◆ Exercise requirements
Copy, without any change, the lines from the one that holds "Rebotes defensivos/seg, 4: 0.0101 -> 0.008" through the final line of the material below.

◆ Extracted data

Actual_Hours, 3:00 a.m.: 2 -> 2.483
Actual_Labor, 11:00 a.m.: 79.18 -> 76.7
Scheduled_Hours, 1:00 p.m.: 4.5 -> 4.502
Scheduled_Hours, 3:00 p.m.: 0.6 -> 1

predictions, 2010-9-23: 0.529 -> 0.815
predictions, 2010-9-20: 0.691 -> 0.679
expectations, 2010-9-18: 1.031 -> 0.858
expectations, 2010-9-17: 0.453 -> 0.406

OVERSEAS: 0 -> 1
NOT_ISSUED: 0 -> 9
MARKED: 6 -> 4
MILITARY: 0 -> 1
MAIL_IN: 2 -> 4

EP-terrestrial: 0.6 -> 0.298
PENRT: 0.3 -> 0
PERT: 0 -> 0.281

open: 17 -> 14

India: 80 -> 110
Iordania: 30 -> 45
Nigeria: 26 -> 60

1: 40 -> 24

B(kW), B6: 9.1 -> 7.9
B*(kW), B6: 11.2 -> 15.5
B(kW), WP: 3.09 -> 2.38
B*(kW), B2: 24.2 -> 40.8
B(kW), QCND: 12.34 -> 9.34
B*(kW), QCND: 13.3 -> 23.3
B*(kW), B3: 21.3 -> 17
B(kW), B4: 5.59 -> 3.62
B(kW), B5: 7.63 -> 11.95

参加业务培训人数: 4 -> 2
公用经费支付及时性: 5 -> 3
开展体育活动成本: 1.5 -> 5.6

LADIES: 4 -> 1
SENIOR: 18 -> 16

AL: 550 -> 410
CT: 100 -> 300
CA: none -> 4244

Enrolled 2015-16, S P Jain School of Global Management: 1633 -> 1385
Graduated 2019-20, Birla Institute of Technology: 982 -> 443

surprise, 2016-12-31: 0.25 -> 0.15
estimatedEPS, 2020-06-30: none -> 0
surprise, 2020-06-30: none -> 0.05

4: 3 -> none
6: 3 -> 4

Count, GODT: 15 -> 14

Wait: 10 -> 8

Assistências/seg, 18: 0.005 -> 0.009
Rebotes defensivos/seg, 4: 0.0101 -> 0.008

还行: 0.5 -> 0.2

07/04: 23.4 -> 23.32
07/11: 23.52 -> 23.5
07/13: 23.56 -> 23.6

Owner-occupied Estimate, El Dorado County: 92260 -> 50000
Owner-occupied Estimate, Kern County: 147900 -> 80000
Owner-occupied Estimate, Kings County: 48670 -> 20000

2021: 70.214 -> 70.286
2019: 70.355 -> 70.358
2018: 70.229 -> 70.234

◆ Output of the exercise
Rebotes defensivos/seg, 4: 0.0101 -> 0.008

还行: 0.5 -> 0.2

07/04: 23.4 -> 23.32
07/11: 23.52 -> 23.5
07/13: 23.56 -> 23.6

Owner-occupied Estimate, El Dorado County: 92260 -> 50000
Owner-occupied Estimate, Kern County: 147900 -> 80000
Owner-occupied Estimate, Kings County: 48670 -> 20000

2021: 70.214 -> 70.286
2019: 70.355 -> 70.358
2018: 70.229 -> 70.234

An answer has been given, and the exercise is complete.